Thursday, May 16, 2002

The Public in Public Radio

Collective pronouns are tricky. Usually you will hear talk about "the public radio community" when someone wants to put their hand in your pocket. And we do sometimes--North Country Public Radio is part of the "gift economy." But sometimes what we want is more complicated. Two examples are below. We want you to write and talk about things that are important to you, and then let us edit it, then play it for all your neighbors to hear. And we want teenagers to give up a chunk of Saturday to tell us things that should be obvious to anyone with a brain. In short, we want "you" to be part of "us." Asking for money would probably have been easier.

Thursday, May 09, 2002

It's Not Rocket Science

It's computer science. If it was rocket science, it would work better. Our apologies to the 303 Northnet recipients of this newsletter. All your copies bounced back to us last Thursday. It took until Tuesday to be able to resend the newsletter. At the same time, ncpr.org has been unable to receive and send mail reliably. We are moving to a different mail server which should address that problem. At the same time, our live broadcast streams, both the Real Media format and the Windows Media format, are unreliable and choppy. This is due to yet other, unspecified problems, probably with our streaming distributor. At the same time, our e-mail inboxes have been filling up with "klez" virus-generated blank messages. How did we ever get to the moon?

Thursday, May 02, 2002

Lost My Teenaged Mind

My daughter Elena can Instant Message while watching two different TV shows, talking on the telephone, and writing a term paper. I, on the other hand, am lucky if I can walk and chew gum at the same time.
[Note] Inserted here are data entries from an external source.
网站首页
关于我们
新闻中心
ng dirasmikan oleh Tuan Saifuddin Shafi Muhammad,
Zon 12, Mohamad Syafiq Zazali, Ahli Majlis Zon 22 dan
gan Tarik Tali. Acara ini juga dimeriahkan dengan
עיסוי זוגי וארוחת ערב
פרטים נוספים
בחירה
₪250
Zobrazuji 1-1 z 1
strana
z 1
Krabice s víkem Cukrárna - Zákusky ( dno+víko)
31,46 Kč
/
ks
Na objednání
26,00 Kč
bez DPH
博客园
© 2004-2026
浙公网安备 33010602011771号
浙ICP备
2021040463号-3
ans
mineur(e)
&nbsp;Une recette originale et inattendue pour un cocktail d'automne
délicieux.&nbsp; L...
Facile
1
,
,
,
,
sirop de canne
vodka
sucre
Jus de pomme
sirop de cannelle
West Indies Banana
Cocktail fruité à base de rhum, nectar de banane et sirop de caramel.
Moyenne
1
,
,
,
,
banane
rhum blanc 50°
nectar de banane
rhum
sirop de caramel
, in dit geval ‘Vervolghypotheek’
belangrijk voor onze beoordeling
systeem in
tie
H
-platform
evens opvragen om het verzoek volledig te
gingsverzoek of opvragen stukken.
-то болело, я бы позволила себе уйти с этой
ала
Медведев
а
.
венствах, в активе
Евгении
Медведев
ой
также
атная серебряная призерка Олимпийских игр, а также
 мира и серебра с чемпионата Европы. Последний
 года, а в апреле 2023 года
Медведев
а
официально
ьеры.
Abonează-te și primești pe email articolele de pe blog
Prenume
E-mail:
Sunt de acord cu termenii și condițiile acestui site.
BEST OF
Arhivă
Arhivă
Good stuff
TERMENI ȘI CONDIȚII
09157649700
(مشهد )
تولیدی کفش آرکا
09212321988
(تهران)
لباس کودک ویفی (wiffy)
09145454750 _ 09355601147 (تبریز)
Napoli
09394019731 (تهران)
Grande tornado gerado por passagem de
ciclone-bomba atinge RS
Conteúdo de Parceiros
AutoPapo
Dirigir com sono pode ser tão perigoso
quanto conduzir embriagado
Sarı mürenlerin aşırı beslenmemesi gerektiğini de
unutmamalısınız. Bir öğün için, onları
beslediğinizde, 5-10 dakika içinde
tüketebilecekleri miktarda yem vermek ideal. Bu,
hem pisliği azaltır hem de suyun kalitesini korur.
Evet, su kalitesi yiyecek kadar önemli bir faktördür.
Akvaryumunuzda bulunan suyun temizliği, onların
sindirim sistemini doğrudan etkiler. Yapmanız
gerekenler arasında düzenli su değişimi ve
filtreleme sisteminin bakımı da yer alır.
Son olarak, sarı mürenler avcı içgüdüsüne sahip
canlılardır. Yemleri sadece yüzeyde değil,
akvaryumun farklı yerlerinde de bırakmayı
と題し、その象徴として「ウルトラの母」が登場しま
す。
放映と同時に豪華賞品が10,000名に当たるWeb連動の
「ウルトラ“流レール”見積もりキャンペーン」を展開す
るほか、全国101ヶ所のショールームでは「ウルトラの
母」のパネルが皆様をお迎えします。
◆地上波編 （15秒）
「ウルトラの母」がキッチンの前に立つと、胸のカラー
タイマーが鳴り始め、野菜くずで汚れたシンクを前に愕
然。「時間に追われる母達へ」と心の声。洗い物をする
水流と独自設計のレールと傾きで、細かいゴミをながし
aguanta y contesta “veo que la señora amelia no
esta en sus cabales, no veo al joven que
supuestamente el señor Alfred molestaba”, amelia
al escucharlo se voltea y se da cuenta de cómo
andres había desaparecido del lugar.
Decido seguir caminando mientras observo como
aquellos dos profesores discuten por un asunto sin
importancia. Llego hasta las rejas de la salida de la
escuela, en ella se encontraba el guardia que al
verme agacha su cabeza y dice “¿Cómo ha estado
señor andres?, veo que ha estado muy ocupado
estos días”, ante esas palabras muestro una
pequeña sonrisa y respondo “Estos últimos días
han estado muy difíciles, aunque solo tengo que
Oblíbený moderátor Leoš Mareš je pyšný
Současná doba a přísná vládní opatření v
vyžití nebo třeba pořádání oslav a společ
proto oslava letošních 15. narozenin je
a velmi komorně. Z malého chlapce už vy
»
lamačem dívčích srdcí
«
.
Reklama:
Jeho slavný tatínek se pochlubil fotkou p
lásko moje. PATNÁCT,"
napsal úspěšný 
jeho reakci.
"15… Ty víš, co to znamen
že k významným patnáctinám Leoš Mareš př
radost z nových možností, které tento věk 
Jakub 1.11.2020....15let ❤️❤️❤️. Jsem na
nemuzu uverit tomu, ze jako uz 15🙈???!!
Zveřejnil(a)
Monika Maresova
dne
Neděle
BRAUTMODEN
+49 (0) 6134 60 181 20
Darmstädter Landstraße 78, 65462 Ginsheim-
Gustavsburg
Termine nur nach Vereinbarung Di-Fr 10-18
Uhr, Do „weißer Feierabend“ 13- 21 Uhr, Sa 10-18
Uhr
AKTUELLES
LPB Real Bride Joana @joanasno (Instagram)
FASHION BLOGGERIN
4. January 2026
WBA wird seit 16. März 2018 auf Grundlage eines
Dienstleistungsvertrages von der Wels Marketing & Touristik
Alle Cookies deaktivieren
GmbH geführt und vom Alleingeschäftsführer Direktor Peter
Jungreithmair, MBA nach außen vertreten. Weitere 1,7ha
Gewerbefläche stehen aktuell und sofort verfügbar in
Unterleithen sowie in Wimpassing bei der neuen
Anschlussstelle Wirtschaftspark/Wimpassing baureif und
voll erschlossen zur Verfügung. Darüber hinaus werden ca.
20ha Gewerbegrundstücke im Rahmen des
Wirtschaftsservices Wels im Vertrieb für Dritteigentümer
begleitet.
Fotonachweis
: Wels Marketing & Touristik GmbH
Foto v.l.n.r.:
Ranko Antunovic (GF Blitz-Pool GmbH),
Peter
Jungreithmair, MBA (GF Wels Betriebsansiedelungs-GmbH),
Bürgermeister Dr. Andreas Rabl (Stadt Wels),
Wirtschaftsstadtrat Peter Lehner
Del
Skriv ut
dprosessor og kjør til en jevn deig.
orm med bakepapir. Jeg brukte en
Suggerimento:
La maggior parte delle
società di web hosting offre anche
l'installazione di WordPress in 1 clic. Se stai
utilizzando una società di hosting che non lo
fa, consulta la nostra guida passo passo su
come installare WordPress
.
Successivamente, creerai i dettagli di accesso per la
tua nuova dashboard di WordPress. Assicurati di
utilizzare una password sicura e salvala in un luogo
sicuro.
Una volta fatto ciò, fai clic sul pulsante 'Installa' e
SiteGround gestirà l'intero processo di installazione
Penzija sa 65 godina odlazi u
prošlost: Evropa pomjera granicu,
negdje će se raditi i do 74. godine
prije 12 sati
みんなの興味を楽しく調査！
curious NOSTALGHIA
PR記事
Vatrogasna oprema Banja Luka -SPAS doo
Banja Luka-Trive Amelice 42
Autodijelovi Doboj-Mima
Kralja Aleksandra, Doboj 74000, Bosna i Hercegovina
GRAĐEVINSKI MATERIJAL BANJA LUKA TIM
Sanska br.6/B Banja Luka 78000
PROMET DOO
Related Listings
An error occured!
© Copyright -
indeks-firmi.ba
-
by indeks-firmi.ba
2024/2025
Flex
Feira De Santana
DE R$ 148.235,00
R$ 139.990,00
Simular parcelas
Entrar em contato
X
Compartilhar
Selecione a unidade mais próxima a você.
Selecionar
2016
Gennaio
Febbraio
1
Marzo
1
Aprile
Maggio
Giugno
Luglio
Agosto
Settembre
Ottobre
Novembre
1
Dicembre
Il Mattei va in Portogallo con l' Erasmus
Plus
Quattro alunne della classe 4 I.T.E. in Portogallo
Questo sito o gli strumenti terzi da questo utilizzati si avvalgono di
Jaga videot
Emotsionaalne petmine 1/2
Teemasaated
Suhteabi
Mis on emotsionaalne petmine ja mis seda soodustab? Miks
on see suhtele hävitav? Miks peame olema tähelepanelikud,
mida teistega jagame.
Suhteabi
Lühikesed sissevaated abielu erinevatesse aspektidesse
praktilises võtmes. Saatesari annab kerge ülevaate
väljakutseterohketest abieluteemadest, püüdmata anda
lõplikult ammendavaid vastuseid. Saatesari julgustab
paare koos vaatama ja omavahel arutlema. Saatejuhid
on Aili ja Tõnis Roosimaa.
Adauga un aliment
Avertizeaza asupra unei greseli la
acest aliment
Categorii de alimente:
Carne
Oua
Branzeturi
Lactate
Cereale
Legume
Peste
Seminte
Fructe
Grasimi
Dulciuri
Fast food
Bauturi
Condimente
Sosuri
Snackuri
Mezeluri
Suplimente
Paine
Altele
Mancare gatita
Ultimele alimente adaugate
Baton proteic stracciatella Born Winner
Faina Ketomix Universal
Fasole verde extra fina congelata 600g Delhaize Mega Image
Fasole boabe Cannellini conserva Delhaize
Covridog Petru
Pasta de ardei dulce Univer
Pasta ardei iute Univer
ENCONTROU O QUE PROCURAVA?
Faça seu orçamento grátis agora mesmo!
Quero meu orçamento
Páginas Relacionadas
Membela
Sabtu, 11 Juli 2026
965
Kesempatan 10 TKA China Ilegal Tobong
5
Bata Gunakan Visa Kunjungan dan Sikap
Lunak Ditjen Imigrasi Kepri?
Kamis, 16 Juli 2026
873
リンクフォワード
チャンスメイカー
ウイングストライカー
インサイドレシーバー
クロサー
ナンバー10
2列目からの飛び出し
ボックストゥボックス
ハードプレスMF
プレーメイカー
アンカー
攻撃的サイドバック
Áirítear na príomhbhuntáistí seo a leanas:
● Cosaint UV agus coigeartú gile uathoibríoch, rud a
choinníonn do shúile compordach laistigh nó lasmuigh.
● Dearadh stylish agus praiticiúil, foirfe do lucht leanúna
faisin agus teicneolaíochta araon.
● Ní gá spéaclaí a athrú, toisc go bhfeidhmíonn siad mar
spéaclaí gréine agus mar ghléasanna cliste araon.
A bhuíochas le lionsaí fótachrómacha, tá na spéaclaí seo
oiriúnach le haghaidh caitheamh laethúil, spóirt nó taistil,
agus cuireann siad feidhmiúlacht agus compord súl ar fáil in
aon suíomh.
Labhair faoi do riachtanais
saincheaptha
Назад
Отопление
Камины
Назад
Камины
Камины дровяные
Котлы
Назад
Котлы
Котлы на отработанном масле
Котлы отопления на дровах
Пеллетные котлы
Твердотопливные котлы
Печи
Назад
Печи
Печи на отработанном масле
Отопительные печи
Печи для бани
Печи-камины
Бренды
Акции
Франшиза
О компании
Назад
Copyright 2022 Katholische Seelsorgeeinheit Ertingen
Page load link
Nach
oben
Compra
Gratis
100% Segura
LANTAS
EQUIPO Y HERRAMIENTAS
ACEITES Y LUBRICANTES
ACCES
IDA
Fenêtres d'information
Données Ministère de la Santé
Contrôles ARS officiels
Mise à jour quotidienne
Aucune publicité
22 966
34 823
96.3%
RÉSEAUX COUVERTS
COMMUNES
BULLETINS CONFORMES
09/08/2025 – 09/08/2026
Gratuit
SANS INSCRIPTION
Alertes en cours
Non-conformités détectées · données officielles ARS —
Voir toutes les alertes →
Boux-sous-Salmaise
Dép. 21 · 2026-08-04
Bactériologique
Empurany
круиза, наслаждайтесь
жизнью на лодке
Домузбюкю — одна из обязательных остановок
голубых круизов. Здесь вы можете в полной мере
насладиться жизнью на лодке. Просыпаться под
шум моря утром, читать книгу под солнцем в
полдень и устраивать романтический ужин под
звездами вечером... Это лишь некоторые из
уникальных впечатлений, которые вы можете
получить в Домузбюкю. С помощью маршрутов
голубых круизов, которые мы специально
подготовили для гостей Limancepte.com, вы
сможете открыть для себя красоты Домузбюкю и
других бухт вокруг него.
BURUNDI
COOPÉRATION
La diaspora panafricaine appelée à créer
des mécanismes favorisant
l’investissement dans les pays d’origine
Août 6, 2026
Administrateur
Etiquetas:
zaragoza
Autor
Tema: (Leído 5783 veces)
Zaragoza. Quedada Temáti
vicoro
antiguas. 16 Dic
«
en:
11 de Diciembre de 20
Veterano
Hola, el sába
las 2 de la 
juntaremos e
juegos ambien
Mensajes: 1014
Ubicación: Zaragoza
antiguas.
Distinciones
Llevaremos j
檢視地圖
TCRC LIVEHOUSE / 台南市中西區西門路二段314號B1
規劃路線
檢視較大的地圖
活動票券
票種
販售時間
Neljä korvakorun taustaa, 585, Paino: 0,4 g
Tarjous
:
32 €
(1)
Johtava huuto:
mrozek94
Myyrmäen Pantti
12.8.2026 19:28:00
Since the Talking Heads are playing on the office stereo and Bill is explaining to Radio Bob why he is looking for tools to edit the boot sector of his hard drive, and people drop by at random to try out the New Media studio's new love seat, I have retired to the deserted and soundproofed production studio to inform you, gentle reader, that I have lost my teenaged mind... and am left with these middle-aged convolutions.